[Interest] Any idea why QAbstractItemView::selectedIndexes() is protected?

André Somers andre at familiesomers.nl
Tue Jul 3 16:10:02 CEST 2012


Op 3-7-2012 15:48, K. Frank schreef:
> Hi André!
>
> Thank you for the reply and the pointer to QItemSelectionModel.
>
> On Tue, Jul 3, 2012 at 2:06 AM, André Somers <andre at familiesomers.nl> wrote:
>> Op 3-7-2012 1:17, K. Frank schreef:
>>> Hi List!
>>>
>>> I'm wondering why QAbstractItemView::selectedIndexes() is protected,
>>> rather than public.
>>> ...
>> I don't know exactly, but the public API for manipulating selections is
>> QItemSelectionModel. I think the method is there for the convenience of
>> view implementors, but I am not sure. I could imagine it being handy for
>> normal users as well. On the other hand: it does not save you much over
>> using the QItemSelectionModel.
> Yes, QItemSelectionModel looks quite full-featured, so it's probably
> the way to go in general.
>
> I must admit, I'm not really getting the design philosophy behind Qt's
> model / view framework.
>
> For example, QItemSelectionModel gets attached to a model (not a
> view) via its constructor:
>
>     QItemSelectionModel ( QAbstractItemModel * model )
>
> But from its documentation:
>
>     The QItemSelectionModel class keeps track of a view's selected
>     items.
>
>     A QItemSelectionModel keeps track of the selected items in a view,
>     or in several views onto the same model.
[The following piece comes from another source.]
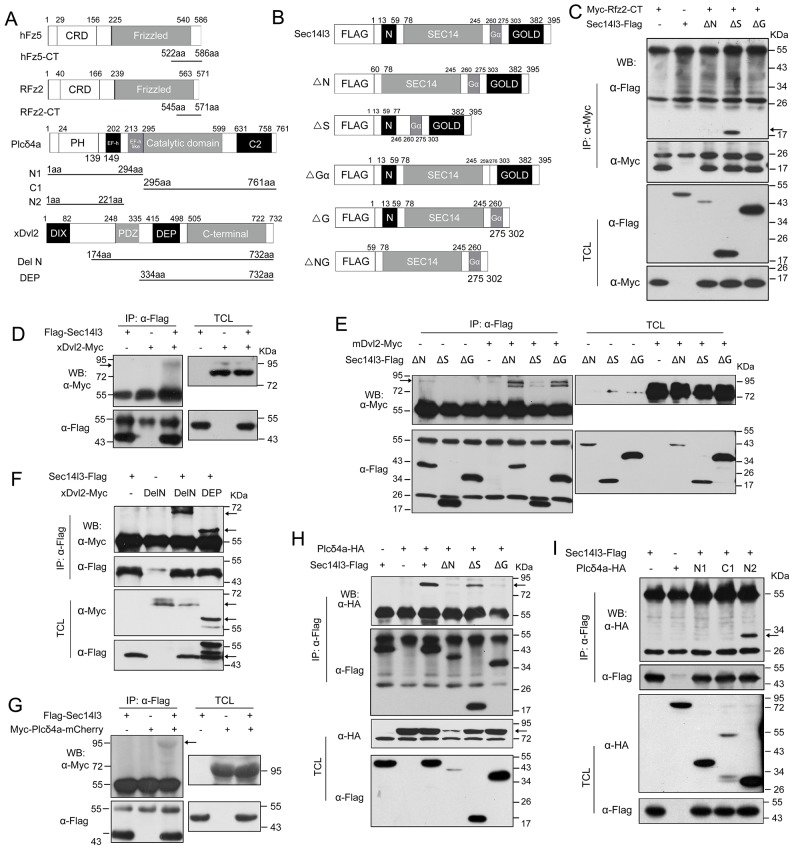
Sec14l3 utilizes distinct domains to interact with Dvl2 and Plcδ4a.(A) Schematic diagrams of truncated forms of hFz5, RFz2, Plcδ4a and xDvl2. Numbers above the diagram indicate the corresponding amino acid positions. hFz5/RFz2 has N terminal CRD (Cysteine-rich Wnt-binding domain) and Frizzled domain (membrane spanning region of frizzled and smoothened factors). Plcδ4a is comprised of Pleckstrin homology (PH) domain, EF-hand (EF-h) domain, EF-hand (EF-h) like domain, Catalytic TIM barrel domain (incorporating regions of high sequence similarity X and Y) and C2 domain. xDvl2 (GeneID: 108703580) possesses DIX domain (named after Dishevelled and Axin), PDZ domain and DEP domain (named after Dishevelled, Egl-10 and Plekstrin). The truncated forms are indicated by respective amino acid positions. (B) Schematic diagrams of Sec14l3 full length form (FL) and truncated mutants. Numbers above the diagram indicate the corresponding amino acid positions. Sec14l3 includes N terminal CARL-TRIO domain (named after cellular retinaldehyde-binding protein (CRALBP) and TRIO guanine exchange factor), medial Sec14 domain (domain in homologues of a S. cerevisiae phosphatidylinositol transfer protein (Sec14p)) and C terminal GOLD domain (short for Golgi Dynamics domain). ΔN, N terminal CARL-TRIO domain deletion;ΔS, Sec14 domain deletion; ΔGα, Gα domain deletion; ΔG, GOLD domain deletion; ΔNG, N-terminal CARL-TRIO domain and C-terminal GOLD domain deletion. (C) Sec14l3 interacts with Rfz2-CT via its CARL-TRIO and GOLD domains. Domains of Sec14l3 required for interaction with Rfz2-CT in HEK293T cells were tested by co-immunoprecipitation using deletion constructs. TCL, total cell lysate; IP: Immuno-precipitation; WB: western blot. (D) Flag-Sec14l3 interacts with xDvl2-Myc in zebrafish embryos. Embryos were injected with a mixture of 300 pg Flag-Sec14l3 and 200 pg xDvl2-Myc mRNA at 1 cell stage and lysed at 75% epiboly stage for Co-IP assays. (E) Sec14l3 interacts with mDvl2 via its Sec14 domain. (F) xDvl2 interacts with Sec14l3 via its C-terminal region. (G) Flag-Sec14l3 interacts with Myc-Plcδ4a-mCherry in zebrafish embryos. A mixture of 300 pg Flag-Sec14l3 and 200 pg Myc-Plcδ4a-mCherry mRNA was injected into embryos for Co-IP assays. (H) The Sec14l3 CARL-TRIO and GOLD domains interact with Plcδ4a. (I) The Plcδ4a interacts with Sec14l3 via its N-terminal domain.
It also keeps track of the
>     currently selected item in a view.
>
> To me the selection seems very view-ish, so I find myself a little
> surprised that it's mixed up with the model.
>
> Maybe I don't properly understand where Qt draws the boundary
> between model and view.  This is not the first instance where my
> intuition suggests that something is view-ish, but Qt puts it in the
> model.
You are right: selection is a view feature, not a model feature. 
However, the item selection model still needs access to the model to 
have an idea of what items there are at all. For that, it will need a 
pointer to the model in any case. It could potentially get that from a 
QAbstractItemView, but other than the model it doesn't need anything 
from the view. Why not construct it using a pointer to the model 
directly then? That gives you the opportunity to use (abuse?) the class 
in other ways too, if you want. For instance, I have used 
QItemSelectionModel to keep track of a single boolean flag for each item 
once in a proxy model class.

Keep in mind that views _have_ an item selection, but they are not quite 
bound to them. The current design makes it possible, for instance, to 
easily share the item selection between two or more views by simply 
setting the same QItemSelectionModel on multiple views.